» **PROMPT**
Search each line below for the word "sofa" and list those that contain it.

Collected data:
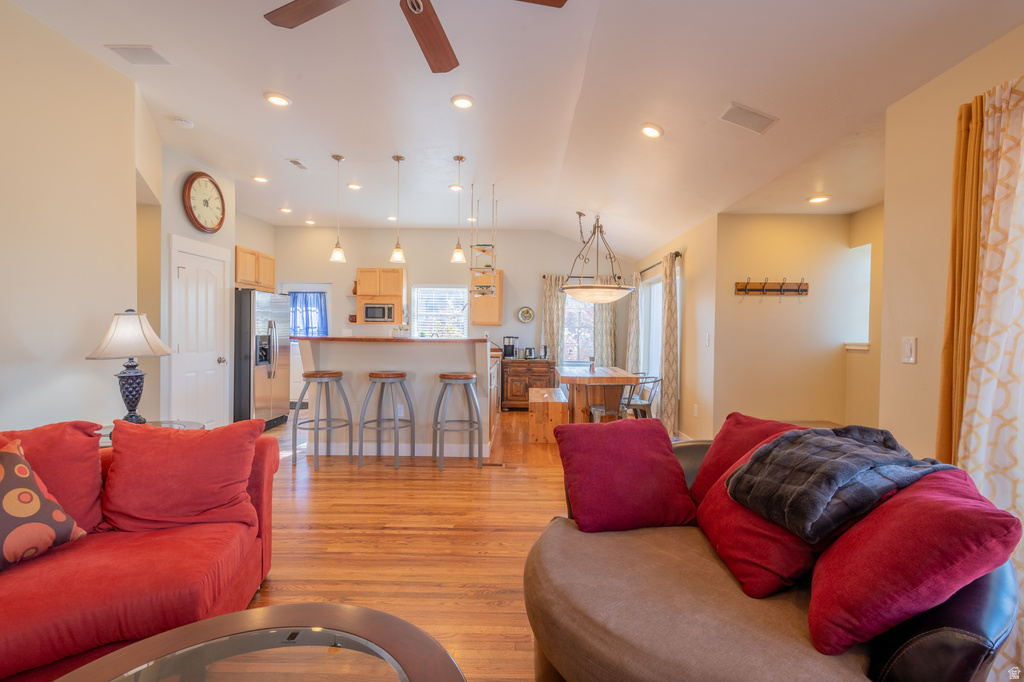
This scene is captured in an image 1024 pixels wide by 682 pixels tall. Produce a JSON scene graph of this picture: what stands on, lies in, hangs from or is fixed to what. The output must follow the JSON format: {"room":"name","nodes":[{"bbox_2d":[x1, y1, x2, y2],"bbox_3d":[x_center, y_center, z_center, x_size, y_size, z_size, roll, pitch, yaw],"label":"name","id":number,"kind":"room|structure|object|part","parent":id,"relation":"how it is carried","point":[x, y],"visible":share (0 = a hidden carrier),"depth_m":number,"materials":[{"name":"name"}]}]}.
{"room":"living room","nodes":[
{"label":"living room","id":0,"kind":"room"},
{"bbox_2d":[0,0,142,432],"bbox_3d":[-2.685,-0.287,1.617,0.154,3.078,4.630,1,1,0],"label":"left wall","id":1,"kind":"structure","parent":0,"point":[3,410],"depth_m":2.88,"materials":[{"name":"beige paint"}]},
{"bbox_2d":[155,145,238,428],"bbox_3d":[-3.389,-0.369,5.170,0.343,3.026,1.419,1,1,0],"label":"pantry wall","id":2,"kind":"structure","parent":0,"point":[201,237],"depth_m":4.72,"materials":[{"name":"paint"}]},
{"bbox_2d":[169,233,229,425],"bbox_3d":[-3.233,0.088,5.113,0.109,2.098,0.901,1,1,0],"label":"white door","id":3,"kind":"structure","parent":2,"relation":"in","point":[215,313],"depth_m":5.04,"materials":[{"name":"white paint"}]},
{"bbox_2d":[182,170,225,232],"bbox_3d":[-3.149,-1.420,4.979,0.074,0.624,0.593,1,1,0],"label":"wall clock","id":4,"kind":"object","parent":2,"relation":"attached to","point":[195,219],"visible":0.99,"depth_m":4.93,"materials":[{"name":"wood"}]},
{"bbox_2d":[235,245,275,292],"bbox_3d":[-3.615,-0.961,6.591,0.454,0.532,0.950,1,1,0],"label":"upper cabinet","id":5,"kind":"object","parent":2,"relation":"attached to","point":[263,275],"visible":0.63,"depth_m":6.47,"materials":[{"name":"brown wood"}]},
{"bbox_2d":[248,408,573,681],"bbox_3d":[-0.693,1.248,3.462,7.359,0.099,9.948,1,1,0],"label":"floor","id":6,"kind":"structure","parent":0,"point":[325,517],"depth_m":2.98,"materials":[{"name":"brown wood"}]},
{"bbox_2d":[0,422,278,681],"bbox_3d":[-1.622,0.816,1.345,1.364,0.830,2.532,1,1,0],"label":"red sofa","id":7,"kind":"object","parent":6,"relation":"on","point":[259,482],"visible":0.76,"depth_m":1.76,"materials":[{"name":"red fabric"}]},
{"bbox_2d":[0,438,85,571],"bbox_3d":[-1.821,0.586,1.633,0.285,0.412,0.495,1,1,19],"label":"patterned pillow","id":8,"kind":"object","parent":7,"relation":"on","point":[29,472],"visible":1,"depth_m":1.69,"materials":[{"name":"fabric"}]},
{"bbox_2d":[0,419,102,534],"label":"red pillow","id":9,"kind":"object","parent":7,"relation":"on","point":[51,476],"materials":[{"name":"red fabric"}]},
{"bbox_2d":[99,418,262,533],"bbox_3d":[-1.461,0.588,2.148,0.634,0.448,0.327,0,1,-16],"label":"red pillow","id":10,"kind":"object","parent":7,"relation":"on","point":[119,442],"visible":0.98,"depth_m":2.06,"materials":[{"name":"red fabric"}]},
{"bbox_2d":[98,419,201,448],"bbox_3d":[-2.259,0.857,2.900,0.676,0.649,0.687,1,1,0],"label":"side table","id":11,"kind":"object","parent":6,"relation":"on","point":[167,424],"visible":0.1,"depth_m":2.99,"materials":[{"name":"glass"}]},
{"bbox_2d":[86,308,172,423],"bbox_3d":[-2.321,0.164,2.950,0.426,0.726,0.423,1,1,0],"label":"table lamp","id":12,"kind":"object","parent":11,"relation":"on","point":[135,406],"visible":0.99,"depth_m":2.89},
{"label":"lamp shade","id":13,"kind":"part","parent":12,"relation":"part of","materials":[{"name":"white fabric"}]},
{"bbox_2d":[49,602,464,681],"bbox_3d":[-0.577,0.986,0.872,1.066,0.467,1.141,1,1,0],"label":"coffee table","id":14,"kind":"object","parent":6,"relation":"on","point":[195,625],"visible":0.99,"depth_m":1.18,"materials":[{"name":"brown wood"}]},
{"bbox_2d":[233,288,290,429],"bbox_3d":[-3.391,0.246,6.224,0.863,1.743,0.910,1,1,0],"label":"refrigerator","id":15,"kind":"object","parent":6,"relation":"on","point":[249,368],"visible":0.62,"depth_m":5.92,"materials":[{"name":"silver metal"}]},
{"bbox_2d":[290,370,352,470],"bbox_3d":[-1.800,0.731,4.605,0.461,0.875,0.455,1,1,19],"label":"bar stool","id":16,"kind":"object","parent":6,"relation":"on","point":[319,376],"visible":0.99,"depth_m":4.52,"materials":[{"name":"metal"}]},
{"bbox_2d":[358,371,413,468],"bbox_3d":[-1.187,0.733,4.605,0.446,0.872,0.440,1,1,12],"label":"bar stool","id":17,"kind":"object","parent":6,"relation":"on","point":[385,376],"visible":0.99,"depth_m":4.50,"materials":[{"name":"grey metal"}]},
{"bbox_2d":[298,337,499,460],"bbox_3d":[-1.180,0.578,5.368,2.083,1.178,1.187,1,1,0],"label":"kitchen island","id":18,"kind":"object","parent":6,"relation":"on","point":[453,346],"visible":0.76,"depth_m":4.89,"materials":[{"name":"white paint"}]},
{"bbox_2d":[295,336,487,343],"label":"countertop","id":19,"kind":"structure","parent":18,"relation":"on","point":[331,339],"depth_m":4.70,"materials":[{"name":"brown wood"}]},
{"bbox_2d":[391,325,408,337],"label":"potted plant","id":20,"kind":"object","parent":18,"relation":"on","point":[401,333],"visible":0.96,"depth_m":5.08,"materials":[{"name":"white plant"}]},
{"bbox_2d":[432,371,482,470],"bbox_3d":[-0.519,0.739,4.580,0.444,0.870,0.451,0,1,-14],"label":"bar stool","id":21,"kind":"object","parent":6,"relation":"on","point":[465,380],"visible":0.99,"depth_m":4.46,"materials":[{"name":"grey metal"}]},
{"bbox_2d":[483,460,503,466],"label":"floor vent","id":22,"kind":"object","parent":6,"relation":"in","point":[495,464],"visible":0.93,"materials":[{"name":"brown metal"}]},
{"bbox_2d":[500,358,555,409],"bbox_3d":[0.254,0.719,8.009,0.872,0.806,0.543,1,1,0],"label":"sideboard","id":23,"kind":"object","parent":6,"relation":"on","point":[516,374],"visible":0.7,"depth_m":7.79,"materials":[{"name":"brown wood"}]},
{"bbox_2d":[502,336,516,357],"bbox_3d":[-0.053,0.103,7.848,0.219,0.325,0.181,1,1,0],"label":"coffee maker","id":24,"kind":"object","parent":23,"relation":"on","point":[505,348],"visible":0.99,"depth_m":7.79,"materials":[{"name":"black metal"}]},
{"bbox_2d":[523,346,534,359],"bbox_3d":[0.278,0.190,7.706,0.186,0.191,0.154,1,1,0],"label":"toaster","id":25,"kind":"object","parent":23,"relation":"on","point":[530,352],"visible":0.99,"depth_m":7.66,"materials":[{"name":"metal"}]},
{"bbox_2d":[527,385,568,443],"bbox_3d":[0.445,0.916,6.197,0.451,0.480,1.395,1,1,0],"label":"wooden bench","id":26,"kind":"object","parent":6,"relation":"on","point":[532,414],"visible":0.82,"depth_m":5.55,"materials":[{"name":"brown wood"}]},
{"bbox_2d":[557,366,637,423],"bbox_3d":[1.015,0.788,6.179,0.866,0.765,1.606,1,1,0],"label":"dining table","id":27,"kind":"object","parent":6,"relation":"on","point":[624,380],"visible":0.75,"depth_m":5.65,"materials":[{"name":"brown wood"}]},
{"bbox_2d":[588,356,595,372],"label":"pepper mill","id":28,"kind":"object","parent":27,"relation":"on","point":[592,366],"visible":1,"depth_m":5.99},
{"bbox_2d":[587,383,630,422],"bbox_3d":[1.084,0.811,5.344,0.483,0.797,0.503,1,1,0],"label":"dining chair","id":29,"kind":"object","parent":6,"relation":"on","point":[600,406],"visible":0.64,"depth_m":5.17,"materials":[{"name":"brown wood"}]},
{"bbox_2d":[624,374,661,419],"bbox_3d":[1.527,0.799,5.829,0.486,0.755,0.484,1,1,0],"label":"dining chair","id":30,"kind":"object","parent":6,"relation":"on","point":[642,404],"visible":0.62,"depth_m":5.73,"materials":[{"name":"metal"}]},
{"bbox_2d":[522,432,1021,681],"bbox_3d":[0.721,0.829,1.529,1.321,0.829,1.658,1,1,0],"label":"sofa","id":31,"kind":"object","parent":6,"relation":"on","point":[732,609],"visible":0.67,"depth_m":1.36,"materials":[{"name":"fabric"}]},
{"bbox_2d":[554,417,695,532],"bbox_3d":[0.482,0.576,2.112,0.554,0.426,0.312,0,1,-14],"label":"red pillow","id":32,"kind":"object","parent":31,"relation":"on","point":[662,448],"visible":1,"depth_m":2.01,"materials":[{"name":"red fabric"}]},
{"bbox_2d":[687,411,801,502],"bbox_3d":[1.041,0.559,2.085,0.325,0.428,0.539,0,1,-33],"label":"red pillow","id":33,"kind":"object","parent":31,"relation":"on","point":[752,422],"visible":0.41,"depth_m":2.12,"materials":[{"name":"red fabric"}]},
{"bbox_2d":[696,447,825,599],"bbox_3d":[0.911,0.625,1.722,0.399,0.392,0.523,1,1,0],"label":"red pillow","id":34,"kind":"object","parent":31,"relation":"on","point":[764,587],"visible":0.51,"depth_m":1.58,"materials":[{"name":"red fabric"}]},
{"bbox_2d":[724,422,951,542],"bbox_3d":[1.118,0.450,1.665,0.628,0.270,0.498,0,1,-20],"label":"throw blanket","id":35,"kind":"object","parent":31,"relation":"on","point":[804,436],"visible":0.95,"depth_m":1.55,"materials":[{"name":"grey"}]},
{"bbox_2d":[808,469,1018,654],"bbox_3d":[1.055,0.589,1.360,0.375,0.422,0.509,1,1,27],"label":"red pillow","id":36,"kind":"object","parent":31,"relation":"on","point":[948,506],"visible":0.91,"depth_m":1.20,"materials":[{"name":"red fabric"}]},
{"bbox_2d":[274,223,632,393],"bbox_3d":[-1.013,-0.383,8.238,6.188,3.062,0.151,1,1,0],"label":"back wall","id":37,"kind":"structure","parent":0,"point":[514,265],"depth_m":8.14,"materials":[{"name":"paint"}]},
{"bbox_2d":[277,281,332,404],"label":"back door","id":38,"kind":"structure","parent":37,"relation":"in","point":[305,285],"depth_m":8.19,"materials":[{"name":"white"}]},
{"bbox_2d":[289,290,327,336],"bbox_3d":[-3.379,-0.418,7.969,0.732,0.768,0.081,1,1,0],"label":"kitchen curtain","id":39,"kind":"object","parent":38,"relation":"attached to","point":[317,301],"visible":0.6,"depth_m":7.96,"materials":[{"name":"blue fabric"}]},
{"bbox_2d":[355,268,404,325],"bbox_3d":[-2.132,-0.711,7.884,0.730,0.897,0.418,1,1,0],"label":"upper cabinet","id":40,"kind":"object","parent":37,"relation":"attached to","point":[361,281],"visible":0.74,"depth_m":7.73,"materials":[{"name":"brown wood"}]},
{"bbox_2d":[361,302,395,322],"bbox_3d":[-2.098,-0.446,7.754,0.504,0.304,0.347,1,1,0],"label":"microwave","id":41,"kind":"object","parent":40,"relation":"in","point":[367,309],"visible":0.98,"depth_m":7.61,"materials":[{"name":"silver metal"}]},
{"bbox_2d":[412,284,466,338],"bbox_3d":[-1.200,-0.394,8.127,0.973,1.100,0.130,1,1,0],"label":"kitchen window","id":42,"kind":"structure","parent":37,"relation":"in","point":[419,319],"depth_m":8.14,"materials":[{"name":"white glass"}]},
{"bbox_2d":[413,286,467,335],"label":"window blind","id":43,"kind":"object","parent":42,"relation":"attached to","point":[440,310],"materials":[{"name":"white plastic"}]},
{"bbox_2d":[469,270,503,325],"bbox_3d":[-0.408,-0.698,7.991,0.476,0.866,0.368,1,1,0],"label":"upper cabinet","id":44,"kind":"object","parent":37,"relation":"attached to","point":[479,317],"visible":0.7,"depth_m":7.84,"materials":[{"name":"brown wood"}]},
{"bbox_2d":[517,306,534,323],"bbox_3d":[0.225,-0.427,7.890,0.278,0.282,0.034,1,1,0],"label":"decorative plate","id":45,"kind":"object","parent":37,"relation":"attached to","point":[528,311],"visible":0.99,"depth_m":7.88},
{"bbox_2d":[541,274,566,363],"bbox_3d":[0.703,-0.022,8.182,0.400,2.188,0.101,1,1,0],"label":"curtain","id":46,"kind":"object","parent":37,"relation":"attached to","point":[550,303],"visible":0.68,"depth_m":8.17,"materials":[{"name":"beige fabric"}]},
{"bbox_2d":[562,295,595,363],"bbox_3d":[1.174,-0.229,8.288,0.907,1.385,0.132,1,1,0],"label":"window","id":47,"kind":"structure","parent":37,"relation":"in","point":[590,333],"depth_m":8.31,"materials":[{"name":"glass"}]},
{"bbox_2d":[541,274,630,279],"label":"curtain rod","id":48,"kind":"object","parent":37,"relation":"attached to","point":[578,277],"visible":0.54,"depth_m":8.24,"materials":[{"name":"metal"}]},
{"bbox_2d":[594,297,618,366],"bbox_3d":[1.607,-0.033,8.241,0.495,2.137,0.111,1,1,0],"label":"curtain","id":49,"kind":"object","parent":37,"relation":"attached to","point":[612,325],"visible":0.55,"depth_m":8.23,"materials":[{"name":"beige fabric"}]},
{"bbox_2d":[2,0,1022,255],"bbox_3d":[-0.441,-1.721,3.765,6.699,0.166,9.472,1,1,0],"label":"ceiling","id":50,"kind":"structure","parent":0,"point":[347,144],"depth_m":3.24,"materials":[{"name":"white paint"}]},
{"bbox_2d":[105,44,170,64],"bbox_3d":[-2.339,-1.797,3.037,0.277,0.018,0.228,1,1,0],"label":"ceiling vent","id":51,"kind":"object","parent":50,"relation":"attached to","point":[125,48],"visible":0.99,"depth_m":3.02,"materials":[{"name":"white metal"}]},
{"bbox_2d":[172,117,193,128],"bbox_3d":[-2.690,-1.777,3.950,0.132,0.038,0.132,1,1,0],"label":"smoke detector","id":52,"kind":"object","parent":50,"relation":"attached to","point":[181,122],"visible":0.99,"depth_m":3.92,"materials":[{"name":"white"}]},
{"bbox_2d":[251,175,268,182],"bbox_3d":[-2.851,-1.833,5.486,0.179,0.029,0.179,1,1,0],"label":"recessed light","id":53,"kind":"object","parent":50,"relation":"in","point":[259,179],"visible":0.99,"depth_m":5.47,"materials":[{"name":"white"}]},
{"bbox_2d":[264,92,290,106],"bbox_3d":[-1.731,-1.784,3.575,0.184,0.017,0.183,1,1,0],"label":"recessed light","id":54,"kind":"object","parent":50,"relation":"in","point":[281,100],"visible":0.99,"depth_m":3.56,"materials":[{"name":"white"}]},
{"bbox_2d":[279,206,292,213],"bbox_3d":[-3.185,-1.844,6.818,0.172,0.030,0.171,1,1,0],"label":"recessed light","id":55,"kind":"object","parent":50,"relation":"in","point":[285,209],"visible":0.99,"depth_m":6.79,"materials":[{"name":"white"}]},
{"bbox_2d":[286,158,308,169],"bbox_3d":[-2.206,-1.825,4.988,0.135,0.018,0.293,1,1,0],"label":"ceiling vent","id":56,"kind":"object","parent":50,"relation":"in","point":[301,166],"visible":0.99,"depth_m":4.97,"materials":[{"name":"white metal"}]},
{"bbox_2d":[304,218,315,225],"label":"recessed light","id":57,"kind":"object","parent":50,"relation":"in","point":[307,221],"visible":0.99,"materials":[{"name":"white"}]},
{"bbox_2d":[329,155,346,262],"bbox_3d":[-1.733,-1.310,4.830,0.141,1.062,0.142,1,1,0],"label":"pendant light","id":58,"kind":"object","parent":50,"relation":"hanging from","point":[337,158],"visible":0.99,"depth_m":4.81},
{"bbox_2d":[346,182,361,189],"bbox_3d":[-1.862,-1.828,5.719,0.180,0.032,0.179,1,1,0],"label":"recessed light","id":59,"kind":"object","parent":50,"relation":"in","point":[355,185],"visible":0.99,"depth_m":5.69,"materials":[{"name":"white"}]},
{"bbox_2d":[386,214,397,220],"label":"recessed light","id":60,"kind":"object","parent":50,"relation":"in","point":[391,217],"visible":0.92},
{"bbox_2d":[389,155,405,265],"bbox_3d":[-1.132,-1.290,4.792,0.139,1.075,0.140,1,1,0],"label":"pendant light","id":61,"kind":"object","parent":50,"relation":"hanging from","point":[397,158],"visible":0.99,"depth_m":4.78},
{"bbox_2d":[263,0,566,73],"bbox_3d":[-0.407,-1.493,1.796,1.309,0.468,1.307,1,1,0],"label":"ceiling fan","id":62,"kind":"object","parent":50,"relation":"hanging from","point":[437,36],"visible":0.98,"depth_m":2.07,"materials":[{"name":"brown wood"}]},
{"bbox_2d":[448,183,463,190],"bbox_3d":[-0.644,-1.785,5.617,0.172,0.033,0.172,1,1,0],"label":"recessed light","id":63,"kind":"object","parent":50,"relation":"in","point":[453,187],"visible":0.9,"depth_m":5.59,"materials":[{"name":"white"}]},
{"bbox_2d":[450,156,465,264],"bbox_3d":[-0.533,-1.314,4.847,0.137,1.074,0.138,1,1,0],"label":"pendant light","id":64,"kind":"object","parent":50,"relation":"hanging from","point":[459,158],"visible":1,"depth_m":4.83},
{"bbox_2d":[451,94,474,108],"bbox_3d":[-0.358,-1.752,3.547,0.183,0.021,0.183,1,1,0],"label":"recessed light","id":65,"kind":"object","parent":50,"relation":"in","point":[463,102],"visible":0.98,"depth_m":3.53,"materials":[{"name":"white"}]},
{"bbox_2d":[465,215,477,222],"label":"recessed light","id":66,"kind":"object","parent":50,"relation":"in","point":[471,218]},
{"bbox_2d":[470,183,498,292],"bbox_3d":[-0.333,-1.229,5.914,0.294,1.288,0.535,1,1,0],"label":"hanging shelf","id":67,"kind":"object","parent":50,"relation":"hanging from","point":[483,251],"visible":0.99,"depth_m":5.84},
{"bbox_2d":[560,211,635,303],"bbox_3d":[1.047,-1.045,5.950,0.914,1.140,0.905,1,1,0],"label":"chandelier","id":68,"kind":"object","parent":50,"relation":"hanging from","point":[570,287],"visible":1,"depth_m":5.78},
{"bbox_2d":[640,123,663,138],"bbox_3d":[1.024,-1.541,3.542,0.178,0.048,0.178,1,1,0],"label":"recessed light","id":69,"kind":"object","parent":50,"relation":"in","point":[650,130],"visible":0.99,"depth_m":3.52,"materials":[{"name":"white"}]},
{"bbox_2d":[719,102,777,133],"bbox_3d":[1.457,-1.371,2.982,0.314,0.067,0.207,1,1,0],"label":"ceiling vent","id":70,"kind":"object","parent":50,"relation":"attached to","point":[758,116],"visible":0.99,"depth_m":2.96,"materials":[{"name":"white metal"}]},
{"bbox_2d":[808,194,829,203],"bbox_3d":[2.600,-1.198,4.098,0.175,0.036,0.177,1,1,0],"label":"recessed light","id":71,"kind":"object","parent":50,"relation":"in","point":[818,199],"visible":0.99,"depth_m":4.08,"materials":[{"name":"white"}]},
{"bbox_2d":[629,211,719,443],"bbox_3d":[2.059,-0.158,6.666,0.153,2.652,3.583,1,1,0],"label":"dining right wall","id":72,"kind":"structure","parent":0,"point":[690,289],"depth_m":5.26,"materials":[{"name":"beige paint"}]},
{"bbox_2d":[639,271,663,386],"bbox_3d":[2.082,-0.035,6.872,0.122,1.782,1.703,1,1,0],"label":"sliding door","id":73,"kind":"structure","parent":72,"relation":"in","point":[656,285],"depth_m":7.13,"materials":[{"name":"white glass"}]},
{"bbox_2d":[634,251,680,276],"bbox_3d":[1.947,-1.029,6.698,0.125,0.070,2.149,1,1,0],"label":"curtain rod","id":74,"kind":"object","parent":72,"relation":"attached to","point":[678,255],"visible":0.59,"depth_m":6.32,"materials":[{"name":"black metal"}]},
{"bbox_2d":[625,272,641,374],"bbox_3d":[1.915,0.024,7.727,0.109,2.200,0.523,1,1,0],"label":"curtain","id":75,"kind":"object","parent":74,"relation":"hanging from","point":[634,337],"visible":0.69,"depth_m":7.61,"materials":[{"name":"beige fabric"}]},
{"bbox_2d":[660,252,679,437],"bbox_3d":[1.927,0.049,5.957,0.117,2.223,0.501,1,1,0],"label":"curtain","id":76,"kind":"object","parent":74,"relation":"hanging from","point":[668,366],"visible":0.95,"depth_m":5.83,"materials":[{"name":"beige fabric"}]},
{"bbox_2d":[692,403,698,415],"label":"wall socket","id":77,"kind":"object","parent":72,"relation":"attached to","point":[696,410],"visible":0.98,"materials":[{"name":"white"}]},
{"bbox_2d":[703,333,710,346],"bbox_3d":[2.004,-0.002,4.962,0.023,0.142,0.079,1,1,0],"label":"light switch","id":78,"kind":"object","parent":72,"relation":"attached to","point":[706,339],"visible":0.99,"depth_m":4.95,"materials":[{"name":"white plastic"}]},
{"bbox_2d":[713,210,867,431],"bbox_3d":[2.874,-0.019,4.716,1.751,2.527,0.253,1,1,0],"label":"hallway wall","id":79,"kind":"structure","parent":0,"point":[760,225],"depth_m":4.67,"materials":[{"name":"beige paint"}]},
{"bbox_2d":[732,277,807,297],"bbox_3d":[2.498,-0.513,4.653,0.730,0.179,0.092,1,1,0],"label":"coat rack","id":80,"kind":"object","parent":79,"relation":"attached to","point":[742,289],"visible":0.99,"depth_m":4.67,"materials":[{"name":"brown wood"}]},
{"bbox_2d":[841,243,871,350],"bbox_3d":[3.333,-0.376,4.516,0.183,1.006,0.574,1,1,0],"label":"window","id":81,"kind":"structure","parent":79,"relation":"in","point":[864,309],"depth_m":4.64,"materials":[{"name":"white"}]},
{"bbox_2d":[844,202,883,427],"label":"alcove side wall","id":82,"kind":"structure","parent":0,"point":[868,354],"depth_m":4.39,"materials":[{"name":"beige paint"}]},
{"bbox_2d":[880,22,1023,466],"bbox_3d":[2.056,-0.097,0.663,0.159,2.869,4.053,1,1,0],"label":"right wall","id":83,"kind":"structure","parent":0,"point":[920,360],"depth_m":2.31,"materials":[{"name":"beige paint"}]},
{"bbox_2d":[901,337,916,363],"bbox_3d":[1.952,0.046,2.379,0.013,0.126,0.080,1,1,0],"label":"light switch","id":84,"kind":"object","parent":83,"relation":"attached to","point":[908,352],"visible":0.98,"depth_m":2.37,"materials":[{"name":"white plastic"}]},
{"bbox_2d":[935,93,987,463],"bbox_3d":[1.912,0.097,2.030,0.115,2.225,0.270,1,1,0],"label":"brown curtain","id":85,"kind":"object","parent":83,"relation":"attached to","point":[952,269],"visible":0.54,"depth_m":2.03,"materials":[{"name":"gold fabric"}]},
{"bbox_2d":[956,72,1023,679],"bbox_3d":[1.774,0.151,1.618,0.133,2.229,0.701,1,1,0],"label":"curtain","id":86,"kind":"object","parent":83,"relation":"attached to","point":[998,171],"visible":0.85,"depth_m":1.76,"materials":[{"name":"beige fabric"}]}
]}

» **TASK RESPONSE**
{"bbox_2d":[0,422,278,681],"bbox_3d":[-1.622,0.816,1.345,1.364,0.830,2.532,1,1,0],"label":"red sofa","id":7,"kind":"object","parent":6,"relation":"on","point":[259,482],"visible":0.76,"depth_m":1.76,"materials":[{"name":"red fabric"}]},
{"bbox_2d":[522,432,1021,681],"bbox_3d":[0.721,0.829,1.529,1.321,0.829,1.658,1,1,0],"label":"sofa","id":31,"kind":"object","parent":6,"relation":"on","point":[732,609],"visible":0.67,"depth_m":1.36,"materials":[{"name":"fabric"}]},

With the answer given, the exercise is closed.